両方とも前向きに見える言葉ですが、中身は全くそうではありません。

 

www.huffingtonpost.jp

企業の人減らしが加速している。社員の希望退職を募った上場企業は、東京商工リサーチによると今年上半期(1~6月)だけで41社あり、昨年1年間を上回った。リーマン・ショックの影響が残る2010年上半期以来10年ぶりの高水準となった。7月は少なくとも4社が公表していて、今後も増えそうだ。

 

希望退職という言葉には「希望」という言葉が含まれています。辞めることを望むという意味だけ取っていますが、もし何もなければ会社を辞めたい人なんていないはずです。本人が辞めざるを得ないような環境づくりをしていく。これが希望退職の本質にあると思います。

こんな業績で、会社には明るい未来は無く残っていてもあなたには仕事はない。今辞める決断をすれば、退職金も積み増すし再就職も援助する。こんなところでしょうか。退職することに希望がありそうな言葉ですが、確実にトリックです。経営側からすれば結論ありきで、そこに対してシナリオをどう整備するかが人事・管理側の手腕となります。

希望退職は、確実に、構造改革という言葉とセットで使われます。「改革」と言う前向きな言葉がまた含まれていますが実情はシビアです。外部環境に変化が無ければ儲からないあるいは赤字が確実なので、事業にかかる費用、特に大きな割合を占める人件費を減らしていく。何もしなくても黒字になる構造。これが欲しいので構造改革をします。構造改革のためには人減らしですが、単に人数の問題ではなく、ベテラン・中堅・若手がどの程度のバランスでいればいいか計算します。その上で、それは誰なのか。誰は残らないといけないのか。私が構造改革するならそこまでシミュレーションします。具体性のない改革シナリオなどいくら立てても飾りにしかなりません。どこぞの企業がこれができなくて昨今滅びそうなのを知っています。

さて、いざ、退職させたい人物が決まったら、あとは具体的な環境づくりです。残るとされた管理職は個別に集められ、極秘リストを見せられます。会社はこういうつもりだ。あなたには残って欲しい。そして、残してほしいメンバーも選定してほしい。

(データ収集の記録)

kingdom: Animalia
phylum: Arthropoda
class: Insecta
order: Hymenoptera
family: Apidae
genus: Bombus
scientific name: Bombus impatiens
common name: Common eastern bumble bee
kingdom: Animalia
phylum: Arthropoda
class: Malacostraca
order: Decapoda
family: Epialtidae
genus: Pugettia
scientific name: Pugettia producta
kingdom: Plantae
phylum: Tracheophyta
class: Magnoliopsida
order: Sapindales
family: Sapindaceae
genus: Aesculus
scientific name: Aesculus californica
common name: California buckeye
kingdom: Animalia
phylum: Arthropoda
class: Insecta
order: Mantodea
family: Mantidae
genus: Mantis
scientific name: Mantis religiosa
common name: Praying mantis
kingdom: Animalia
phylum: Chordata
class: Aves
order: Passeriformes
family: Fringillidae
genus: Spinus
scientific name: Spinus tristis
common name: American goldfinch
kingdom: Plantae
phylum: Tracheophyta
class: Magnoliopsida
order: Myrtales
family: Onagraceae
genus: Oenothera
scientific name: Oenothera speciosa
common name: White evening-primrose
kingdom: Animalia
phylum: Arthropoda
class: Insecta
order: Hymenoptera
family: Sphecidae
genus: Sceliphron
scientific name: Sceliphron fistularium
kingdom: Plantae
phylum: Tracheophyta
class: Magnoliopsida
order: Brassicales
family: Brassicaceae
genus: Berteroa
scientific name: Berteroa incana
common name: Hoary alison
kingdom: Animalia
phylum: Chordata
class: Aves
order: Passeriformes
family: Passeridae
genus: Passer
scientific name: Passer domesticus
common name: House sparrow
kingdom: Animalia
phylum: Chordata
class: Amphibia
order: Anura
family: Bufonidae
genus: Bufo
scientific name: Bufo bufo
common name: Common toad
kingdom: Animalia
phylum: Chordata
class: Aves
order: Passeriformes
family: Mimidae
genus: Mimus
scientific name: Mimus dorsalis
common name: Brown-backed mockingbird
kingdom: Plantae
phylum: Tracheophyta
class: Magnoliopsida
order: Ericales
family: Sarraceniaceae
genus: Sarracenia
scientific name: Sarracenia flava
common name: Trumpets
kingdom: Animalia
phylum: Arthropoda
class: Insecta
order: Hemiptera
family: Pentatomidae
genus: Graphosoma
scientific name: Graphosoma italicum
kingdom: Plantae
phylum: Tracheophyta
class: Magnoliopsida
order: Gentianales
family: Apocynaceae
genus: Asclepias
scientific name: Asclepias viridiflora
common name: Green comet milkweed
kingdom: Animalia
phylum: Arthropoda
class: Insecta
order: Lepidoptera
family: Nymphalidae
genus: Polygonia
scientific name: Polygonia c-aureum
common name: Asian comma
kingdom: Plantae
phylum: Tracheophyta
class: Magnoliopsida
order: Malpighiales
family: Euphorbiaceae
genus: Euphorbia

- **やること**: 希望退職と構造改革を論じた文章を、最後の文の後から書き進めてもらえますか。 この資料は今回の作業には使いません。

- **回答**:
構造改革ですから、単に既存組織のスリム化だけではありません。事業そのものを終了としたり、統合したりを計画します。結果的に管理職から配下含めて全員転籍となるケースも生まれます。この場合はリスト化どころではなく、全員が対象です。

管理職から名指しで会社を追い出したいとするケース、あとは、業務全体が消失するため、間接部門から営業への転籍など仕事を取り上げられるケース。様々です。いろいろなパターンは全て洗い出されます。それぞれに対し、退職を選んだ方が有利になるように理論武装します。全ての理論武装が終わるまでは、コアな関係者以外全て内密です。

その後、キャンペーンは開始されます。メディアにもリークし全社員へ必要性を喚起します。自分はどうなのか、そう考えたときに、対象者は転職したほうが絶対に今後生きていく上で条件がいいと思いこまされます。今の自分の仕事が継続する可能性を完全に否定されたうえで、退職する道が輝いて見えるのです。これなら、ということで大部分の人が予定通り希望して退職していく、というのが実情だと思われます。

欧米だとこんなにまどろっこしいことはしないでしょう。今日で仕事は終わりだ。荷物を持って退出してくれ。それぐらいドラスティックです。日本においては経営の労働者への解雇権が著しく制限されているので、何とも戦略的で陰湿な方法が正攻法とされています。一時コストがかかるにしろ、「希望」「改革」という言葉は防御力が高いです。

ということで、どうも希望退職や構造改革を企業が行うと、あたかも優秀な人が先に出てそうでない人が会社に居残ると思われがちですが、内情はもっと狡猾で、トリックの塊だということを言っておきたいと思います。

残らなければいけない人には、一般社員と全く違うアプローチがされる。そして、狙った人が希望するように線路が事前に敷かれている。

たくさんの企業がこの仕掛けを今考えているはずです。

会社に危険な道に誘導されないよう、自分の仕事と周辺を注意深く観察していく必要があります。